The maps generated by this technique show changes in the luminal diameter of the tissue in both distance and in time. Horizontal distance is on the X axis, and time on the Y axis, with the starting time at the top and ending time at the bottom. In the upper right corner is a legend, which displays the minimum and maximum luminal diameters, as well as scaling for both the X and the Y axes.
Thus, different pixel shades within the grayscale image corresponds to different luminal diameters. Darker pixels correspond to wider diameters, and lighter pixels correspond to smaller diameters. Contractile waves of the circular muscle will appear as regions of lighter pixelation due to the reduction in luminal diameter.
In contrast, luminal distention due to circular muscle relaxation or a large bolus of fluid is shown with darker pixels. Besides waves of a propagating contraction, the mixing motility pattern known as segmentation can be visualized as well. Small stationary contractions occur in different areas at the same time.
Overtime, these small contractions move towards the aboral anal end. Mesentery remaining on the tissue can cause artifacts, which display as dark vertical lines. The horizontal movement of these artifactual vertical lines can be used to determine the timing of longitudinal muscle movement.

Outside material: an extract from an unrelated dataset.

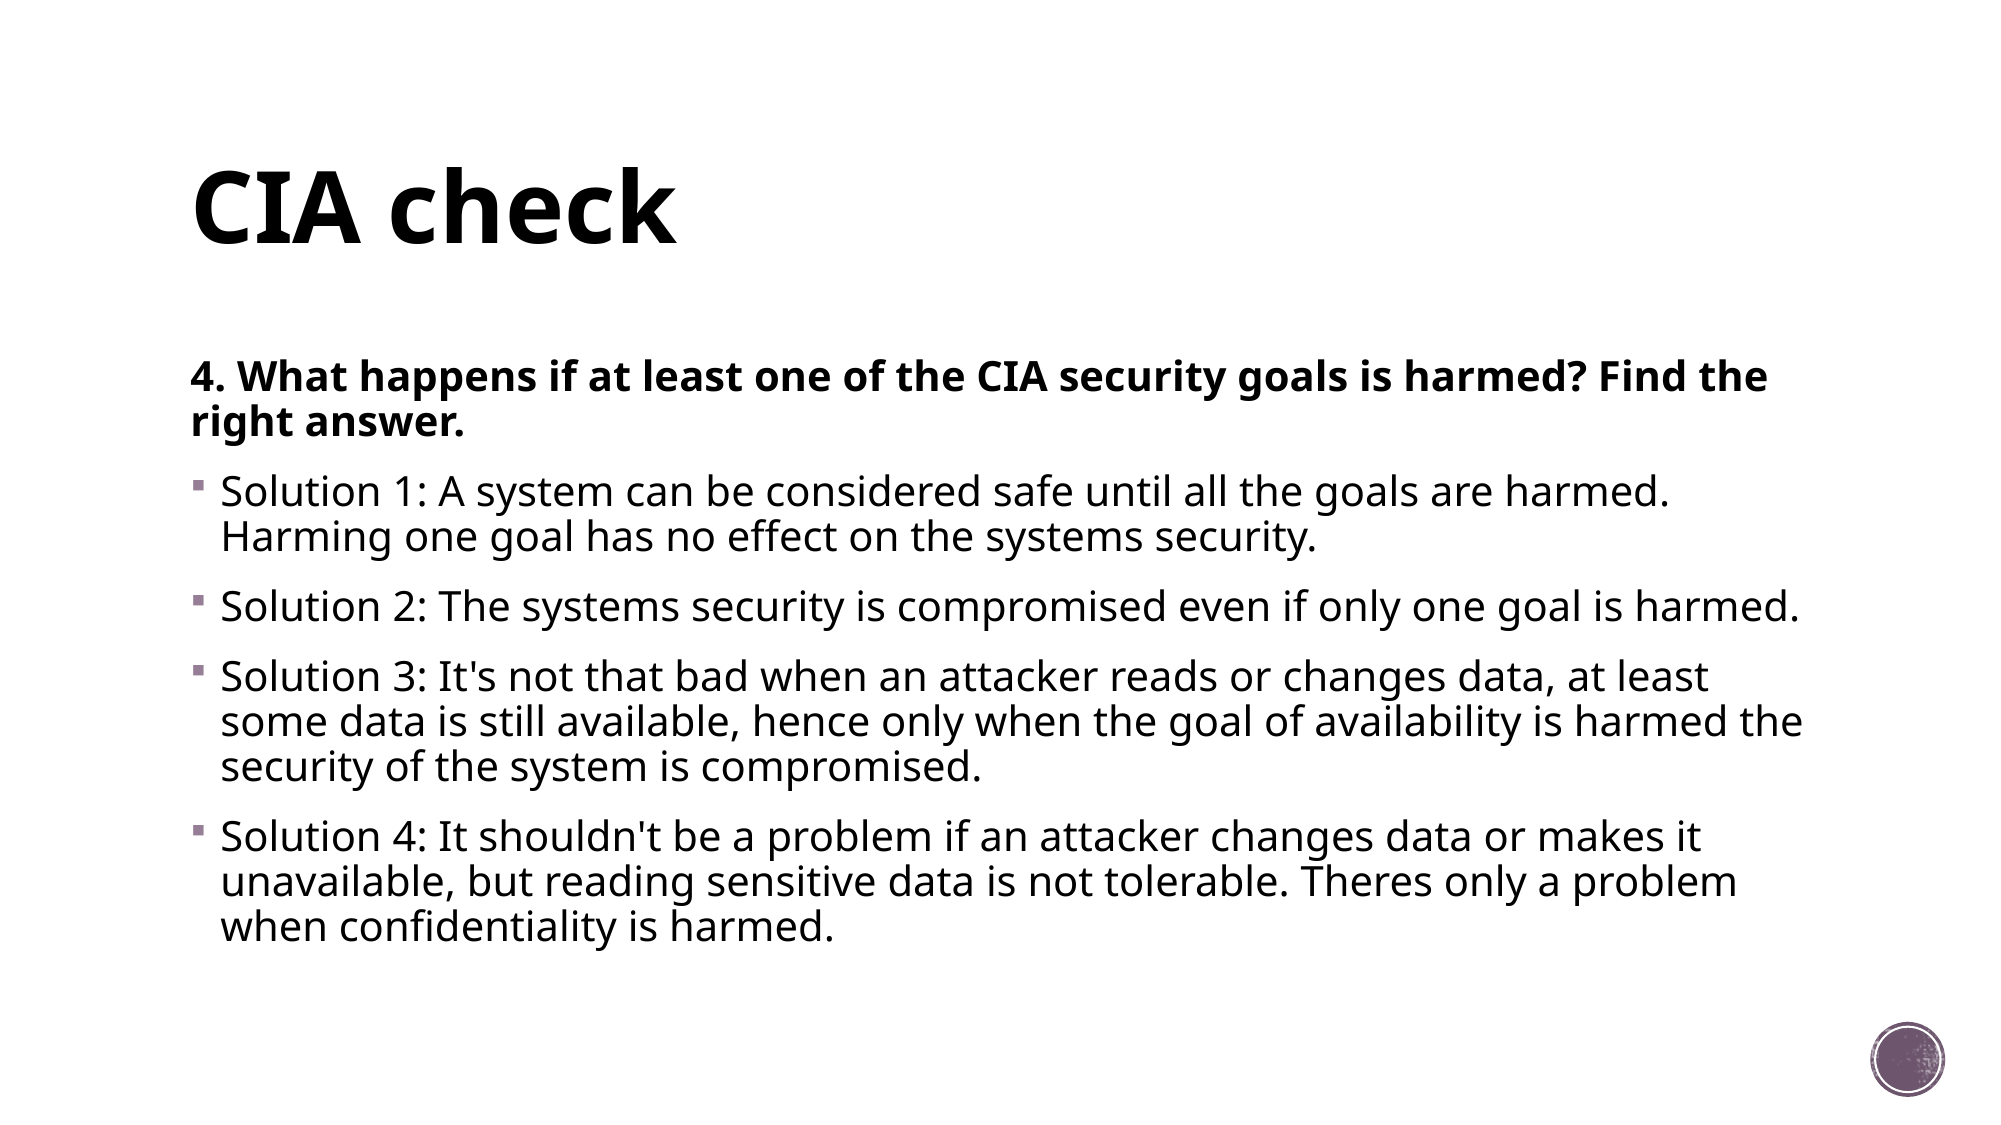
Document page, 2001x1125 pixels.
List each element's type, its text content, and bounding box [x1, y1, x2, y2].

title CIA check [175, 79, 1826, 344]
list 4. What happens if at least one of the CIA security goals is harmed? Find the right answer. Solution 1: A system can be considered safe until all the goals are harmed. Harming one goal has no effect on the systems security. Solution 2: The systems security is compromised even if only one goal is harmed. Solution 3: It's not that bad when an attacker reads or changes data, at least some data is still available, hence only when the goal of availability is harmed the security of the system is compromised. Solution 4: It shouldn't be a problem if an attacker changes data or makes it unavailable, but reading sensitive data is not tolerable. Theres only a problem when confidentiality is harmed. [175, 348, 1826, 1013]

After watching this video, you should have a good understanding of how to prepare intestinal segments for video recording and how to generate the subsequent representation of intestinal motility as spatiotemporal maps. Following this procedure, different nutrients can be added to the luminal solution in order to determine how natural components induce specific motility patterns in order to facilitate digestion and absorption. The use of specific pharmacological agonists or antagonists of receptors for neural humoral agents can be used to determine the mechanisms by which motility is initiated and propagated.
This technique could help produce data useful for determining compounds useful for the treatment of motility disorders.